Tras el derrocamiento del gobierno de Juan Domingo Perón a manos de la Revolución Libertadora en 1955, la carrera de Gatica se ve amenazada por una de las tantas proscripciones que se suscitaron a partir de ese año: al partido justicialista, el nombre de Perón y Eva Duarte. En la pantalla vuelve la imagen de un hombre revolcado en una gloria que ya no está, con la bandera argentina como símbolo patrio (y peronista), una melodía de ópera que aturde y anuncia una cuenta regresiva sin retorno.

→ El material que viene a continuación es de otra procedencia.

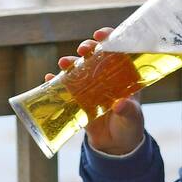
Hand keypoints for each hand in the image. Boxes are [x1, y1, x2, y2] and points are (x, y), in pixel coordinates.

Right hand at [45, 27, 145, 155]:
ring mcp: (90, 87)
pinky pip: (65, 87)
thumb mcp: (132, 118)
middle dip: (87, 47)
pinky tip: (49, 79)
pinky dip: (56, 82)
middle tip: (83, 50)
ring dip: (70, 62)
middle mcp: (105, 77)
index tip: (100, 34)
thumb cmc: (129, 127)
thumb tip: (120, 104)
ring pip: (78, 68)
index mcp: (123, 76)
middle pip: (95, 54)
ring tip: (64, 63)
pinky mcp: (78, 99)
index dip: (109, 38)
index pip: (117, 49)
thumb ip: (128, 111)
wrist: (115, 147)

Derrota rotunda en el Madison Square Garden de New York, herido sentimentalmente, Gatica comienza a mostrar indicios de un delirio de haberlo perdido todo. “Para hablar con Gatica se pide audiencia”, repite como un colifa fugitivo. Los planos del golpeado campeón se amplían en escenarios que denotan la pobreza. La espera en la entrada de restoranes con la frase “buenas noche’, buen provecho” y su desidia en el final, rengo, vendiendo muñecos en la cancha de Independiente. Su amigo Martín Karadagian narra en off el final del Mono: “Quedó renguito”. Su destino entregado en el estribo y el pecho reventado en el cemento, como cualquier partida después de una vida en la nada. Favio, en cambio, rebatió el origen y dejó la huella.